→ **Material provided**
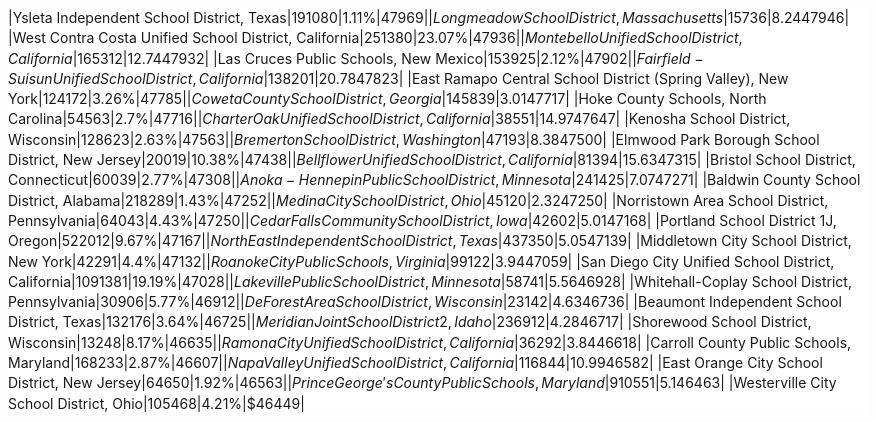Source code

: |Ysleta Independent School District, Texas|191080|1.11%|$47969|
|Longmeadow School District, Massachusetts|15736|8.24%|$47946|
|West Contra Costa Unified School District, California|251380|23.07%|$47936|
|Montebello Unified School District, California|165312|12.74%|$47932|
|Las Cruces Public Schools, New Mexico|153925|2.12%|$47902|
|Fairfield-Suisun Unified School District, California|138201|20.78%|$47823|
|East Ramapo Central School District (Spring Valley), New York|124172|3.26%|$47785|
|Coweta County School District, Georgia|145839|3.01%|$47717|
|Hoke County Schools, North Carolina|54563|2.7%|$47716|
|Charter Oak Unified School District, California|38551|14.97%|$47647|
|Kenosha School District, Wisconsin|128623|2.63%|$47563|
|Bremerton School District, Washington|47193|8.38%|$47500|
|Elmwood Park Borough School District, New Jersey|20019|10.38%|$47438|
|Bellflower Unified School District, California|81394|15.63%|$47315|
|Bristol School District, Connecticut|60039|2.77%|$47308|
|Anoka-Hennepin Public School District, Minnesota|241425|7.07%|$47271|
|Baldwin County School District, Alabama|218289|1.43%|$47252|
|Medina City School District, Ohio|45120|2.32%|$47250|
|Norristown Area School District, Pennsylvania|64043|4.43%|$47250|
|Cedar Falls Community School District, Iowa|42602|5.01%|$47168|
|Portland School District 1J, Oregon|522012|9.67%|$47167|
|North East Independent School District, Texas|437350|5.05%|$47139|
|Middletown City School District, New York|42291|4.4%|$47132|
|Roanoke City Public Schools, Virginia|99122|3.94%|$47059|
|San Diego City Unified School District, California|1091381|19.19%|$47028|
|Lakeville Public School District, Minnesota|58741|5.56%|$46928|
|Whitehall-Coplay School District, Pennsylvania|30906|5.77%|$46912|
|DeForest Area School District, Wisconsin|23142|4.63%|$46736|
|Beaumont Independent School District, Texas|132176|3.64%|$46725|
|Meridian Joint School District 2, Idaho|236912|4.28%|$46717|
|Shorewood School District, Wisconsin|13248|8.17%|$46635|
|Ramona City Unified School District, California|36292|3.84%|$46618|
|Carroll County Public Schools, Maryland|168233|2.87%|$46607|
|Napa Valley Unified School District, California|116844|10.99%|$46582|
|East Orange City School District, New Jersey|64650|1.92%|$46563|
|Prince George's County Public Schools, Maryland|910551|5.1%|$46463|
|Westerville City School District, Ohio|105468|4.21%|$46449|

→ **Exercise instructions**
Pick out each line in the items above that contains the string "Maryland", and copy those lines in full.

→ **Result below**
|Carroll County Public Schools, Maryland|168233|2.87%|$46607|
|Prince George's County Public Schools, Maryland|910551|5.1%|$46463|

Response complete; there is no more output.